> [Il problema]: Nell'articolo sugli aumenti delle tariffe dei nidi a Chieti, quanto in più pagheranno le famiglie rispetto allo scorso anno secondo Stefano Rispoli?

> [Testo fornito]:

★ ★ ★ ★ ★ ★ ★

Rispoli attacca: rincari inaccettabili

4 Aprile 2019

Le reazioni, Argenio: la colpa non è dei morosi, la riscossione è nella media italiana

CHIETI. «Le famiglie pagheranno il 100% in più rispetto allo scorso anno, un “crescendo rossiniano” ingiustificato e inaccettabile». Stefano Rispoli, capogruppo di “Chieti. Da Capo”, commenta in questo modo gli aumenti delle tariffe dei nidi. «La disastrosa gestione del bilancio comunale in questi anni ha portato all’aumento di tutte le tariffe, mettendo in difficoltà le tante famiglie che purtroppo sono vittime della grave situazione economica e occupazionale della nostra città. Dietro ai freddi numeri, ci sono persone e famiglie e non trovo giusto che siano loro a subire le conseguenze di un ente strutturalmente deficitario». E se qualcuno può sostenere che questi aumenti derivano dalla mancata vendita della farmacia, Rispoli risponde che «c’è un problema certo di far quadrare i conti, ma c’è anche un problema di progettualità. Non si può governare la città in modo ragionieristico, recuperando ciò che manca dai cittadini invece che dalle casse comunali. Noi crediamo che la giunta abbia a disposizione tutti gli strumenti per tornare sulle proprie decisioni e non continuare a vessare i cittadini. Qui le logiche di parte non debbono prevalere ma semmai il buonsenso e l’interesse collettivo, soprattutto se a fare le spese di questi aumenti saranno i soggetti più deboli».
Interviene anche il capogruppo dei 5 Stelle Ottavio Argenio, secondo cui «l’amministrazione sta raccogliendo i frutti dei nove anni in cui ha governato la città sino ad adesso. Nella delibera, tra l’altro, gli aumenti non vengono supportati da motivazioni. Si dice solo che l’ente è strutturalmente deficitario. E speriamo che anche questa volta la colpa non venga data ai morosi, perché secondo i dati della stessa Teateservizi, la riscossione in città supera il 70%, mantenendosi in media con quella degli altri comuni italiani».

★ ★ ★ ★ ★ ★ ★

Record tratti da un dataset
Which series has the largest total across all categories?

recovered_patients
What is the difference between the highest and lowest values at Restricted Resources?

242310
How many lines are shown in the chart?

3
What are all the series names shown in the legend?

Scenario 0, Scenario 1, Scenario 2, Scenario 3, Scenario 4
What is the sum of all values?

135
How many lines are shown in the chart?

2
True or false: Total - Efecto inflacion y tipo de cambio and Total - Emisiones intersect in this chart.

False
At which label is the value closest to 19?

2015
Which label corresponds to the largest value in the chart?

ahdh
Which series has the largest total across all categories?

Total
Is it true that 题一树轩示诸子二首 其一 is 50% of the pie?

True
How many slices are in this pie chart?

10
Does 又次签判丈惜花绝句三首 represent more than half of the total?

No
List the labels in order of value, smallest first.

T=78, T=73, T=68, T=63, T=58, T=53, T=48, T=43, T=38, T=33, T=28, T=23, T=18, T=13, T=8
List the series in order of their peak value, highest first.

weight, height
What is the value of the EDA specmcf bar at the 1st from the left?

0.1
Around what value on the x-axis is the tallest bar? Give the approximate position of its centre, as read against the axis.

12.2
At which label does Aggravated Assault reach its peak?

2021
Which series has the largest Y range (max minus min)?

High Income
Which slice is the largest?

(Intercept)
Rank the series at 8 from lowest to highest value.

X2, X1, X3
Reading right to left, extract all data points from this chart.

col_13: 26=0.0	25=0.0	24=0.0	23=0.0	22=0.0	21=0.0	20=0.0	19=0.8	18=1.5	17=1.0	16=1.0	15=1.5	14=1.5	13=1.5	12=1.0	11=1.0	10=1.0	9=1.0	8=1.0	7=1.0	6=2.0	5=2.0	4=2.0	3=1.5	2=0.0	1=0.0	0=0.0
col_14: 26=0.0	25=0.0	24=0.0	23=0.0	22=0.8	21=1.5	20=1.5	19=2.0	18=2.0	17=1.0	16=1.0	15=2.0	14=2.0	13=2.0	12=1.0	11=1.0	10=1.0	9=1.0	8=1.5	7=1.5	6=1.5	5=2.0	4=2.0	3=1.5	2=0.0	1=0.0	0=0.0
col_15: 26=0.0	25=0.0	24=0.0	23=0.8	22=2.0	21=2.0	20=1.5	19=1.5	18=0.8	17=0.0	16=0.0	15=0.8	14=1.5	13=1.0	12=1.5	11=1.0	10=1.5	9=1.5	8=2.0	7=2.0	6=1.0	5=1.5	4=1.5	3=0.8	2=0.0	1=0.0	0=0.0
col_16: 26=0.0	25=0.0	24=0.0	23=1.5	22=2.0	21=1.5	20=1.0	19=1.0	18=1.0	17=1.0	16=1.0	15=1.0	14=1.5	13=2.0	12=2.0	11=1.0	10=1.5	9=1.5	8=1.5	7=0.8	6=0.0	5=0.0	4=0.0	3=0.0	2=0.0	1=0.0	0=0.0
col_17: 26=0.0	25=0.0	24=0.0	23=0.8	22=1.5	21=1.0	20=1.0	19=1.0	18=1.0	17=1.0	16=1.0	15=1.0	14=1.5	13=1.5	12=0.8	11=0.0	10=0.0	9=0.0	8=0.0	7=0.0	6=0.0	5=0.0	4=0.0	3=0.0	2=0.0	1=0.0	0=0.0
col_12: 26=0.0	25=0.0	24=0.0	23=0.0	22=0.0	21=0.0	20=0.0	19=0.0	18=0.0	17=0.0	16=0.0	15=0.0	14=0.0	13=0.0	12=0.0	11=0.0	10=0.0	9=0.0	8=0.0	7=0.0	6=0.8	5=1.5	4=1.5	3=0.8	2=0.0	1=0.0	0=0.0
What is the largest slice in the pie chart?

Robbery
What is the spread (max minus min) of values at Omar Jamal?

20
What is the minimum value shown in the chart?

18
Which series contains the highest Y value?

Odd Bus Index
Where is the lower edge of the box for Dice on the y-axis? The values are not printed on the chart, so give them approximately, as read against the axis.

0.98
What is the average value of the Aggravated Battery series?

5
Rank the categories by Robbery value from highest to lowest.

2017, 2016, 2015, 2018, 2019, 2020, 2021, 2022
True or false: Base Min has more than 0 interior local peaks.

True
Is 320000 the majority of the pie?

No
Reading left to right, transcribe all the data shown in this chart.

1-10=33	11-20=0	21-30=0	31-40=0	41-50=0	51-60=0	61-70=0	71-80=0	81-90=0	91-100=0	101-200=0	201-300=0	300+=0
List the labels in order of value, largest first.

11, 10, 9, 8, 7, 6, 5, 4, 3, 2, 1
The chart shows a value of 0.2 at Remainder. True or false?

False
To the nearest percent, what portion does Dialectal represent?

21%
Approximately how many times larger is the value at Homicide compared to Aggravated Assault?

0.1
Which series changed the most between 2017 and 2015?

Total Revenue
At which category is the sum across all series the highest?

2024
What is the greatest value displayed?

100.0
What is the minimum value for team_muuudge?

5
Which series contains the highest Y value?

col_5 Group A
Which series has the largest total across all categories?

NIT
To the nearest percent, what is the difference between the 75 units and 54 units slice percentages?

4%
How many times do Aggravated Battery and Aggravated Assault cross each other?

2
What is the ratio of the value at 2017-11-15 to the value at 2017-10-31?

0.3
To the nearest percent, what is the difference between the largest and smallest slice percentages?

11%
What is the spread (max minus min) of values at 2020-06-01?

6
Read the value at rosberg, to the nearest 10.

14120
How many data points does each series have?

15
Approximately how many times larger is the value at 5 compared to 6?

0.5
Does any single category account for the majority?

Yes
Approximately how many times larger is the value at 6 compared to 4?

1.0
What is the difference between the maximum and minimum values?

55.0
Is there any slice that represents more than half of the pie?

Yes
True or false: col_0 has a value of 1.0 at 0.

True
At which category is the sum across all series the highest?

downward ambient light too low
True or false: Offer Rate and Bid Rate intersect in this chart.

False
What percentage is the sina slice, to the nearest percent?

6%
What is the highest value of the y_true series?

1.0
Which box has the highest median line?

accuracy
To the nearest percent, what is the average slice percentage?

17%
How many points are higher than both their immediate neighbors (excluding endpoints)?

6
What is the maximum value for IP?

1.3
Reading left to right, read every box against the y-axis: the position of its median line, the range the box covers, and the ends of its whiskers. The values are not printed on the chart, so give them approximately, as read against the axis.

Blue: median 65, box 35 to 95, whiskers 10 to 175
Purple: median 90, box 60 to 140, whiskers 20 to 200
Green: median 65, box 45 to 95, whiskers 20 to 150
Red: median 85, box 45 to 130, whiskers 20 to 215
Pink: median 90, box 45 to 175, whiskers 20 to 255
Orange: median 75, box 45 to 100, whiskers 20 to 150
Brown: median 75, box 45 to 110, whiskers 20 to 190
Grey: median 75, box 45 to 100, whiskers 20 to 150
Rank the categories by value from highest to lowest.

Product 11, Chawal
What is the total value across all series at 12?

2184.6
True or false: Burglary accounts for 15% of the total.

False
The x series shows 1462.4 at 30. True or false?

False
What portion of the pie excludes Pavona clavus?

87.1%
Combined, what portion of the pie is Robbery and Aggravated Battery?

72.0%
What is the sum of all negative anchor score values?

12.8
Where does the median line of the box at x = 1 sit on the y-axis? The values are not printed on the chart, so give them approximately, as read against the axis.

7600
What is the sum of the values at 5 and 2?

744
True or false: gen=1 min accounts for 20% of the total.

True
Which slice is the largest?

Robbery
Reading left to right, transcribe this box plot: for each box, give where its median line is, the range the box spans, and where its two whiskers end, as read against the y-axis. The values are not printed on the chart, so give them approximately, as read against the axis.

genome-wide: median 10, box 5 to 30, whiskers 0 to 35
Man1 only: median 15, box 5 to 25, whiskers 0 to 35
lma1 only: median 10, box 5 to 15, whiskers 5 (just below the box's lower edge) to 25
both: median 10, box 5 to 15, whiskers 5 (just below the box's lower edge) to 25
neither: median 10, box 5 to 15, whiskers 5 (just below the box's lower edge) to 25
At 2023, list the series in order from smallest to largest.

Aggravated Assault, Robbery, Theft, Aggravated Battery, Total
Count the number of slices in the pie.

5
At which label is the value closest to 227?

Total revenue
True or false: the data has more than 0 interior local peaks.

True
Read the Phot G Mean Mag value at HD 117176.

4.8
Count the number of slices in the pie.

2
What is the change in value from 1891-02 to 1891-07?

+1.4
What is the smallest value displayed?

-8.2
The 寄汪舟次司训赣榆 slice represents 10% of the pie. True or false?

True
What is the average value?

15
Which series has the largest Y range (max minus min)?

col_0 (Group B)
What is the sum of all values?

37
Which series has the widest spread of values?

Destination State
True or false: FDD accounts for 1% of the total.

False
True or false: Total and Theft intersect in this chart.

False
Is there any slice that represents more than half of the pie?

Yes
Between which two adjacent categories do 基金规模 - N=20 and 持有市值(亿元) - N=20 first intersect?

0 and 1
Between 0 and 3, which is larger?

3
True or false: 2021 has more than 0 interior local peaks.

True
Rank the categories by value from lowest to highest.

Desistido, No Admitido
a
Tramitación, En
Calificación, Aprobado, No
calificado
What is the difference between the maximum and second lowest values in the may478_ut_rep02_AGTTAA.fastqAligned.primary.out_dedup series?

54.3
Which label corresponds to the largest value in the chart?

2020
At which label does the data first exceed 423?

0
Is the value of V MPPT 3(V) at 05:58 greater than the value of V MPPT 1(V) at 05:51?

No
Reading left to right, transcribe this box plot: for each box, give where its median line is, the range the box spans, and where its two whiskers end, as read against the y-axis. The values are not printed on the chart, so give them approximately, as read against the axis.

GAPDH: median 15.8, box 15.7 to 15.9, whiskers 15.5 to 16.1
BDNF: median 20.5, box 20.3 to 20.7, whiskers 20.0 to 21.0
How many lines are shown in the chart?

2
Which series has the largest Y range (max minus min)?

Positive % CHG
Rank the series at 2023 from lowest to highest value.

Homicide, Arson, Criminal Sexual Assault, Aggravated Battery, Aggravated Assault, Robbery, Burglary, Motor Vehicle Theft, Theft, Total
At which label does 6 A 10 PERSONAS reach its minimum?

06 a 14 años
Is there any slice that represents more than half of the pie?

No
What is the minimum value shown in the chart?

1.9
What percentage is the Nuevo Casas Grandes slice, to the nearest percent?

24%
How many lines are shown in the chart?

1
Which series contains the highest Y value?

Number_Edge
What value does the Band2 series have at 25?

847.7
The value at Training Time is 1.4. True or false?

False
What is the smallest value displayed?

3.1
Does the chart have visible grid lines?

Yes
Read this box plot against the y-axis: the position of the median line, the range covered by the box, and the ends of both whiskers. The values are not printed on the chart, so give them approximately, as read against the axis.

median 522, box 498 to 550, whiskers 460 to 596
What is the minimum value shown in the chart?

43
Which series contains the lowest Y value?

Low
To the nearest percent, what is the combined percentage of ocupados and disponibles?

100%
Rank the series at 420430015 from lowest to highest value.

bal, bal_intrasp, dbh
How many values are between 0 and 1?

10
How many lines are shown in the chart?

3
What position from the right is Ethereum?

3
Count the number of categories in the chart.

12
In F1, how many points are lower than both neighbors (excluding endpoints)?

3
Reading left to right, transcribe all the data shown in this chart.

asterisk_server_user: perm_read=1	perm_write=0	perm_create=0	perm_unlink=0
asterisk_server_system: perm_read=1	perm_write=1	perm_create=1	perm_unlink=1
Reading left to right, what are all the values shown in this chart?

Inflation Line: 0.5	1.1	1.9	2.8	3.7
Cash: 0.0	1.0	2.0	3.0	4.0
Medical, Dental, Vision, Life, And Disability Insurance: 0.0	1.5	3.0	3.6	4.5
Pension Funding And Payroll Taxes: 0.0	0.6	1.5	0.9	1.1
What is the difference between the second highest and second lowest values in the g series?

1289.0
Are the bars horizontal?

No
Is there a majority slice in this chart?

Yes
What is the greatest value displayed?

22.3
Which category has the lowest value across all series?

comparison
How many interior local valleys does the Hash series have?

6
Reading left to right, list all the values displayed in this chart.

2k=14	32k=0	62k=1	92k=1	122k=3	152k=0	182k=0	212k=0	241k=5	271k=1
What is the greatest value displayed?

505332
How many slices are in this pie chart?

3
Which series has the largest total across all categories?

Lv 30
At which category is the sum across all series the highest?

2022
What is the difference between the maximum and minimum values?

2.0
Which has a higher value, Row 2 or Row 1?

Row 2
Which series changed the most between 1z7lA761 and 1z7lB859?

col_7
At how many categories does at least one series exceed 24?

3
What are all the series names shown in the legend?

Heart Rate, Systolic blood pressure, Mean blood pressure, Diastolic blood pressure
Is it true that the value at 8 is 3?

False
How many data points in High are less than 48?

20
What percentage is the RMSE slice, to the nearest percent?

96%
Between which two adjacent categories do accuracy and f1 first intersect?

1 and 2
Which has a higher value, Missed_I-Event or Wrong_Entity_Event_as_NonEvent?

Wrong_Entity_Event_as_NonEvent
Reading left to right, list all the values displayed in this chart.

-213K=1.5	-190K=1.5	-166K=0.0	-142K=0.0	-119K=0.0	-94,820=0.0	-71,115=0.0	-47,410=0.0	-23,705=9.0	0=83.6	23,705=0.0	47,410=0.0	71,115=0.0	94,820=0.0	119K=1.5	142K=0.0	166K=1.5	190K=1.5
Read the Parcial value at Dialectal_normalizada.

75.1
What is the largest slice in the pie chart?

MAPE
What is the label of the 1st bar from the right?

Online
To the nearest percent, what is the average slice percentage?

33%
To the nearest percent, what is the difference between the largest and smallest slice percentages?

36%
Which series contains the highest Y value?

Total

★ ★ ★ ★ ★ ★ ★

> [Risposta qui sotto]: Il 100% in più rispetto allo scorso anno.